Dalam Al-Qur’an surat al-An’am, salah satu surat yang turun di Mekkah. Kita dapati berbagai contoh dari hukum-hukum syari’at seperti haram makanan binatang yang disembelih tidak dengan nama Allah dan keterangan hewan-hewan yang di larang dimakan, yang sebenarnya juga berkaitan dengan masalah-masalah akidah. Seperti menjadi tradisi orang-orang jahiliyah, mereka menyembelih binatang atas nama Tuhan mereka yang batil, mengharamkan dan menghalalkan binatang sesuai dengan hawa nafsu mereka demikian pula perintah untuk melakukan salat dan zakat. Zakat pada periode Mekkah bersifat umum dalam arti sedekah atau infak fi sabilillah. Sementara cara pelaksanaanya, kadar yang harus dikeluarkan dan ketentuan lainnya disyariatkan pada periode Madinah
Dengan kata lain periode Mekkah merupakan periode revolusi akidah untuk mengubah system kepercayaan masyarakat jahiliah menuju penghambaan kepada Allah semata. Suatu revolusi yang menghadirkan perubahan fundamental, rekontruksi social moral pada seluruh dimensi kehidupan masyarakat.[3]
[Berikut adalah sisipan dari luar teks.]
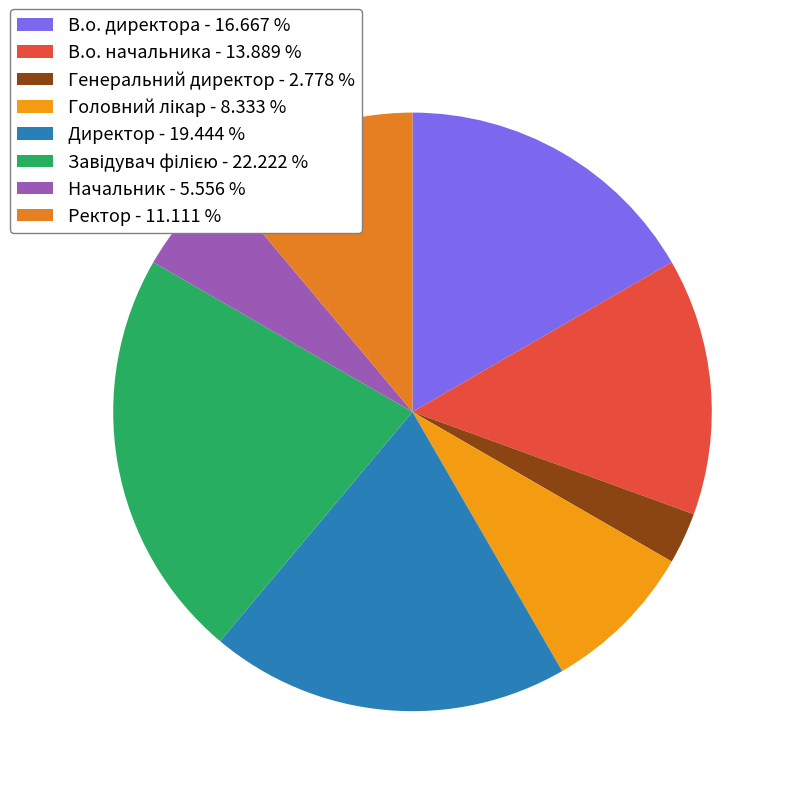

What is the ratio of the value at В.о. директора to the value at Директор?

0.9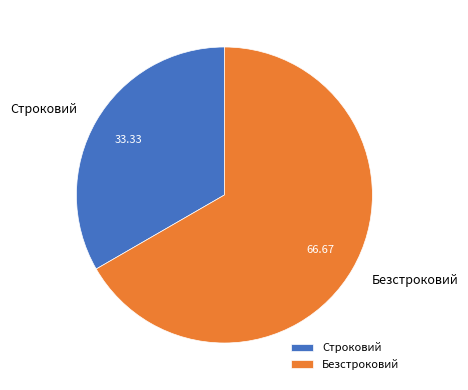

How many segments does this pie chart have?

2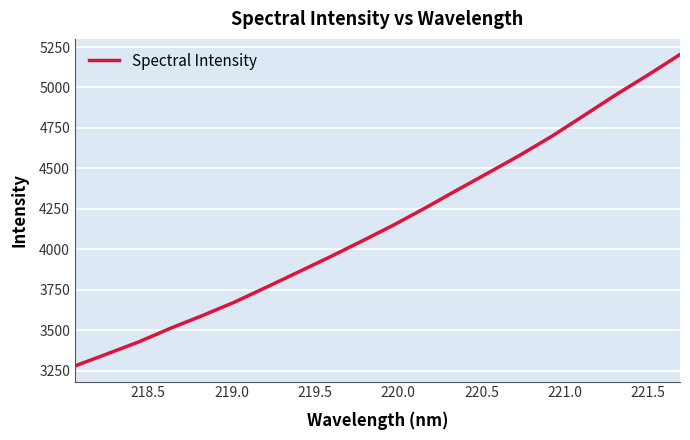

What is the difference between the maximum and minimum values?

1924.8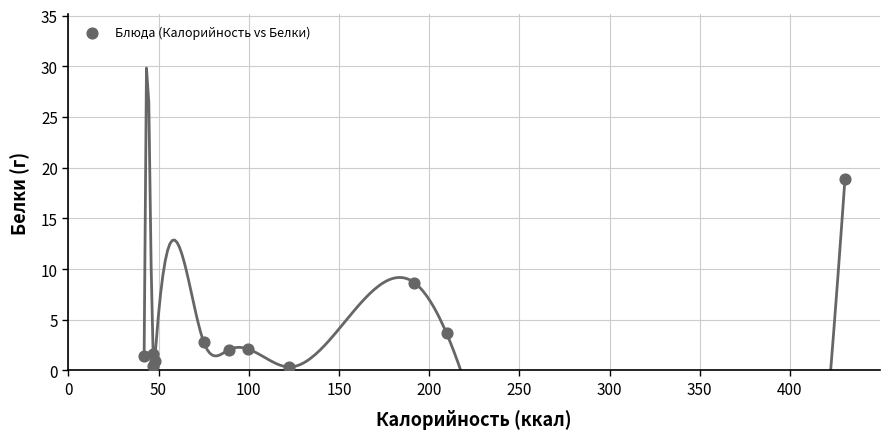

What is the average X value?

127.4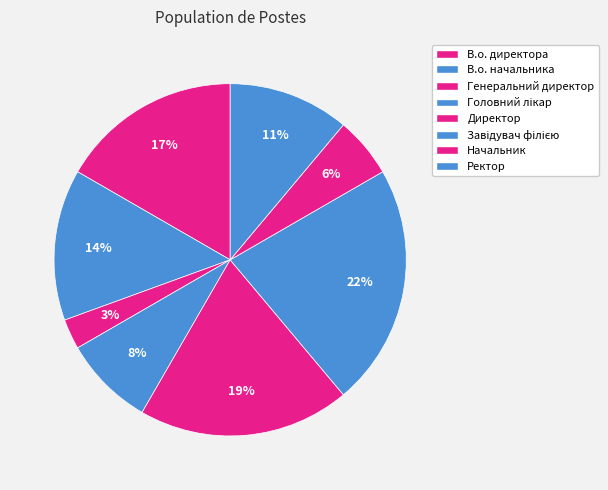

What is the largest slice in the pie chart?

Завідувач філією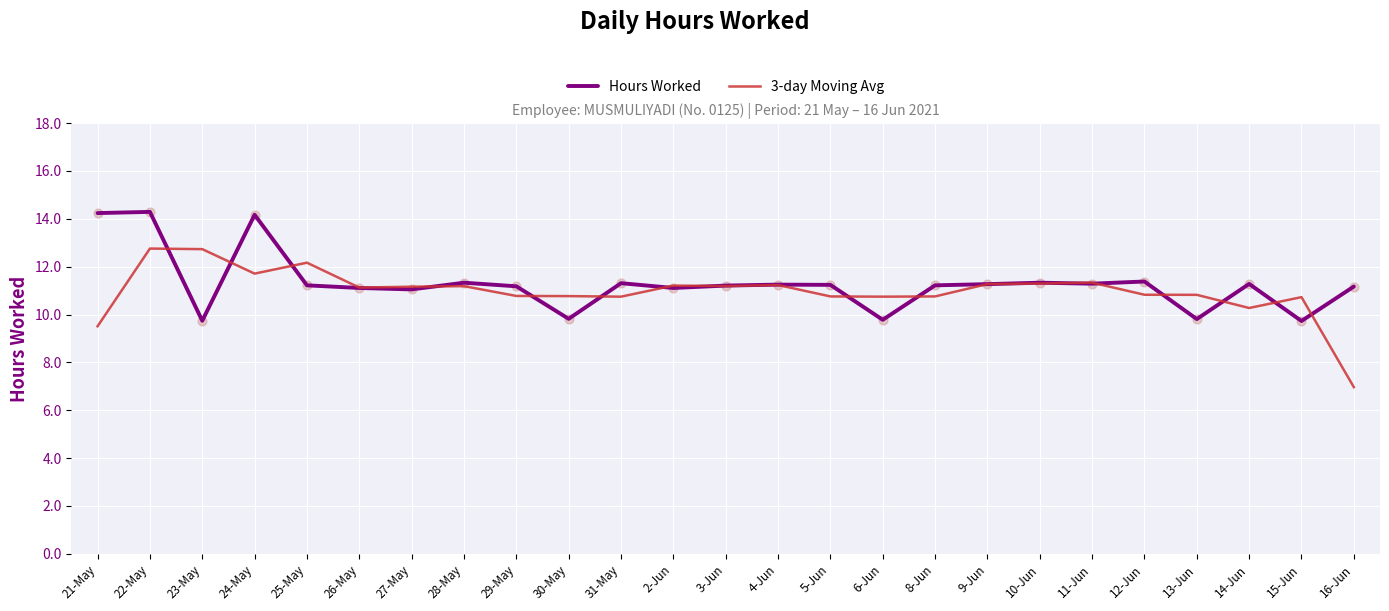

At how many categories does at least one series exceed 8?

25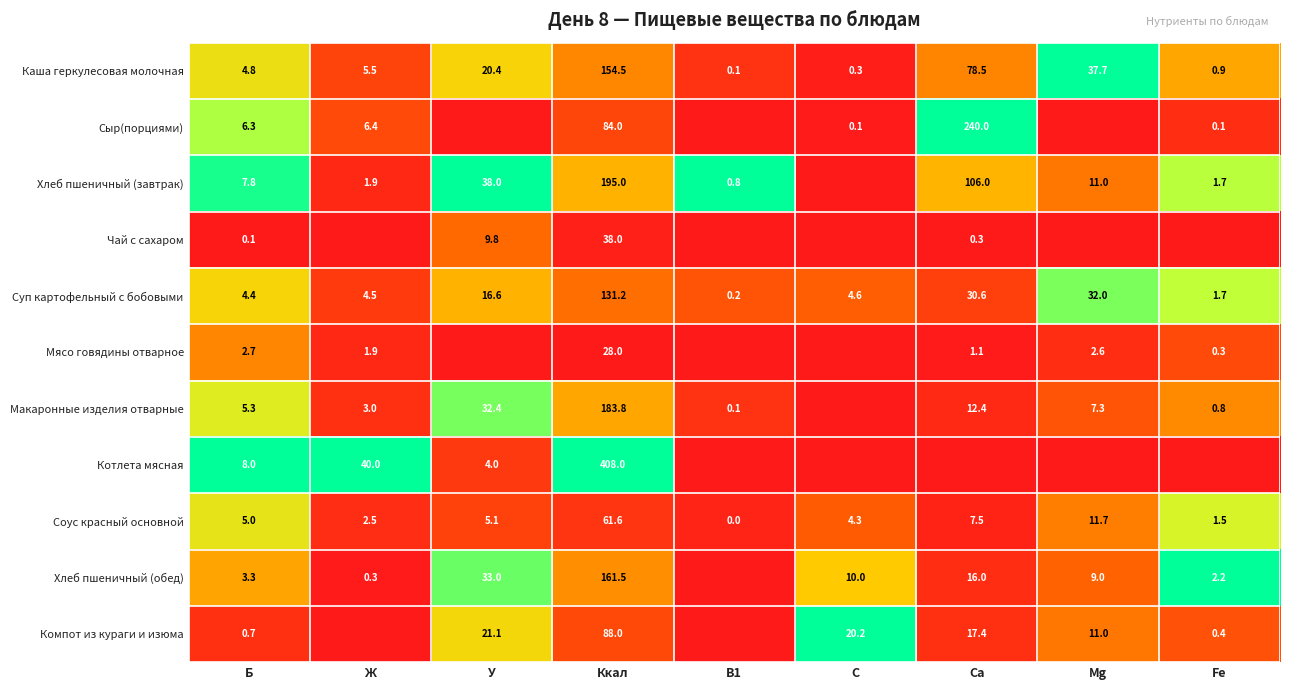

What is the sum of the Сыр(порциями) values at Fe and Ж?

6.5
2. Pola Pelaksanaan Tasyri’ di Madinah
             Periode ini berlangsung kira-kira 10 tahun di mulai sejak Nabi Muhammad hijrah ke Madinah pada tanggal 16 Robiul Awwal ketika usia nabi 53 tahun (25 September 622 M) sampai saat wafatnya beliau tanggal 13 Robiul Awwal tahun 11 H (8 Juni 632 M).
            Sebagaimana yang telah di jelaskan sebagian besar masyarakat Makkah menolak ajaran yang dibawa oleh nabi. Al-Quran menyitir penolakan mereka karena beberapa hal antara lain:
1.      Karena kebodahan mereka
2.      Keteguhan mereka mempertahankan adat istiadat dan tradisi nenek moyang
3.      Karena ada maksud tertentu dari suatu golongan seperti yang di gambarkan oleh Abu sufyan “ kalau sekiranya Bani Hasyim memperole kemuliaan nubuwah, kemudian apa yang tertinggal untuk kami.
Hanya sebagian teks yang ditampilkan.